## Work item
Scan the entries below and tally the lines that include "Kalteng". Return nothing but the tally.

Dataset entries
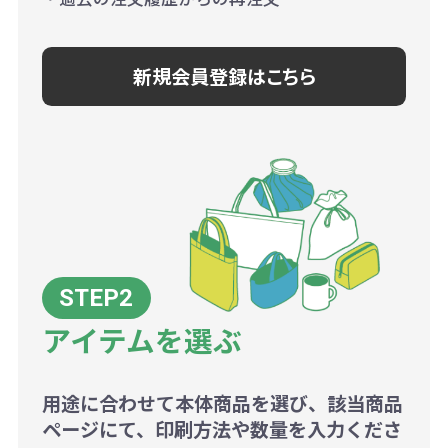
新規会員登録はこちら
アイテムを選ぶ
用途に合わせて本体商品を選び、該当商品
ページにて、印刷方法や数量を入力くださ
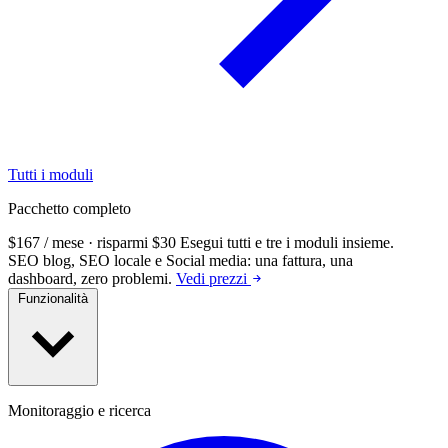
Tutti i moduli
Pacchetto completo
$167 / mese · risparmi $30
Esegui tutti e tre i moduli insieme.
SEO blog, SEO locale e Social media: una fattura, una
dashboard, zero problemi.
Vedi prezzi
Funzionalità
Monitoraggio e ricerca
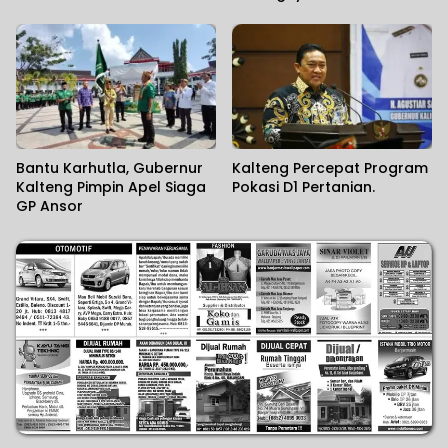
Bantu Karhutla, Gubernur
Kalteng Percepat Program
Kalteng Pimpin Apel Siaga
Pokasi D1 Pertanian.
GP Ansor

## Solution to this task
2